*Texto fornecido*:
A era da convergência
As empresas têm de lidar com uma irrefreável convergência entre setores se quiserem continuar competitivas. Mais do que isto, precisam participar ativamente desse movimento. Afinal, como crescer e continuar inovando em um mundo cada vez mais fluido e interdependente?
Setembro-Novembro | 2018A globalização e a interconexão crescente entre plataformas tecnológicas impulsionaram, nos últimos anos, a tendência de derrubar os muros que antes separavam empresas de setores diferentes. É cada vez mais difícil definir, por exemplo, onde termina a operação de uma instituição financeira e começa a de uma rede varejista na oferta e operacionalização do crédito; ou qual será a essência da atividade de uma montadora de automóveis que trabalha cada vez mais com tecnologias de ponta para construir carros autônomos; ou estabelecer então os limites e os níveis de dependência entre empresas de telecomunicações, mídia e tecnologia no desenvolvimento e comercialização de dispositivos digitais de comunicação interpessoal. A convergência entre indústrias trouxe uma nova realidade, que altera padrões de produção e operação, especialmente na medida em que avança a integração entre os ambientes físico e digital, sob o signo da Indústria 4.0.

*O que se pede*: Continue o texto sobre a convergência entre setores, começando logo depois da última frase. As linhas abaixo não têm nenhuma relação com o texto.

*Linhas extraídas*:
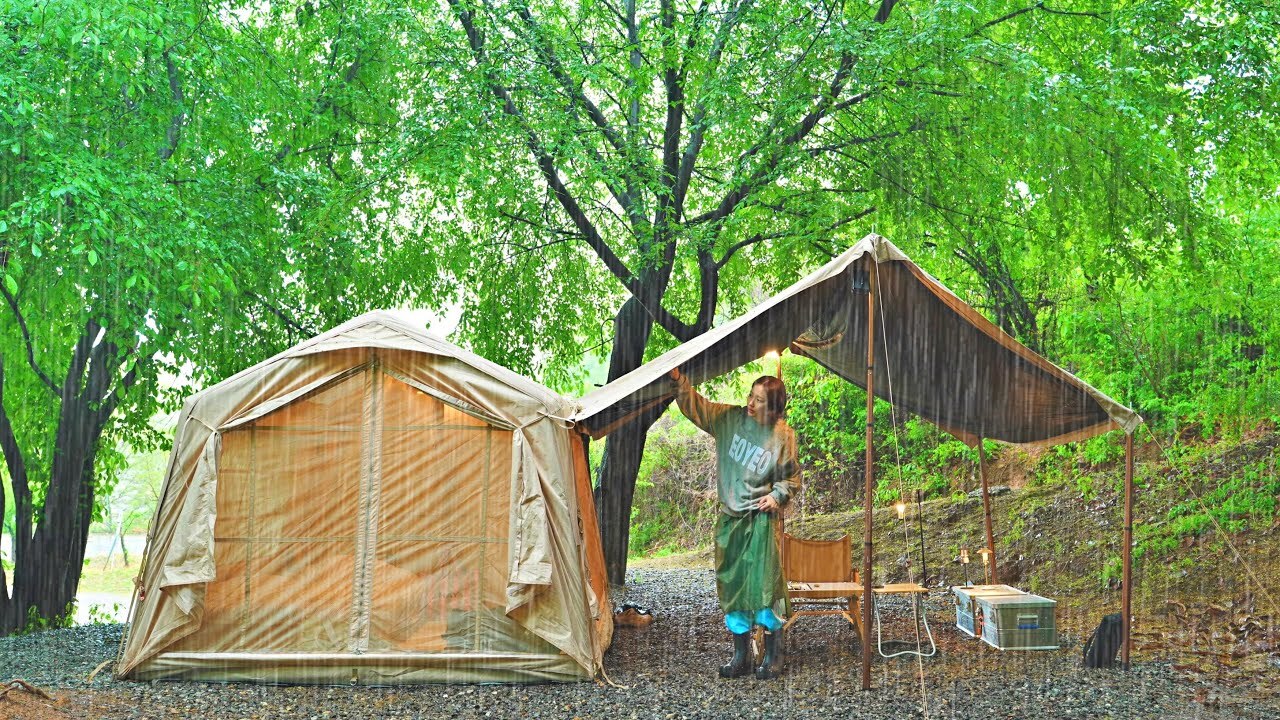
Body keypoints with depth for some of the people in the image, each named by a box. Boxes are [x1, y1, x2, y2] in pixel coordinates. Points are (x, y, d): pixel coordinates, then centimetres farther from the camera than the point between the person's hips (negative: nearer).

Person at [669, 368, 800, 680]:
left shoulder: (783, 435, -7)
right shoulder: (729, 418, 0)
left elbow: (791, 476, 5)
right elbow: (696, 407, 3)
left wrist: (777, 495, -10)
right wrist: (679, 381, -11)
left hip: (762, 519, -4)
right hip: (731, 518, 4)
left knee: (765, 584, -6)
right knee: (732, 586, 8)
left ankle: (773, 656, 9)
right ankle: (741, 656, 20)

*Espaço para resposta*:
Em vez de um único produto oferecido por empresas distintas, surgem serviços inovadores, criados por organizações que se complementam e trazem experiências totalmente diferentes aos seus consumidores. A convergência de setores deixou de ser uma tendência e já faz empresas reverem seus conceitos mais básicos para sobreviverem em novos tempos.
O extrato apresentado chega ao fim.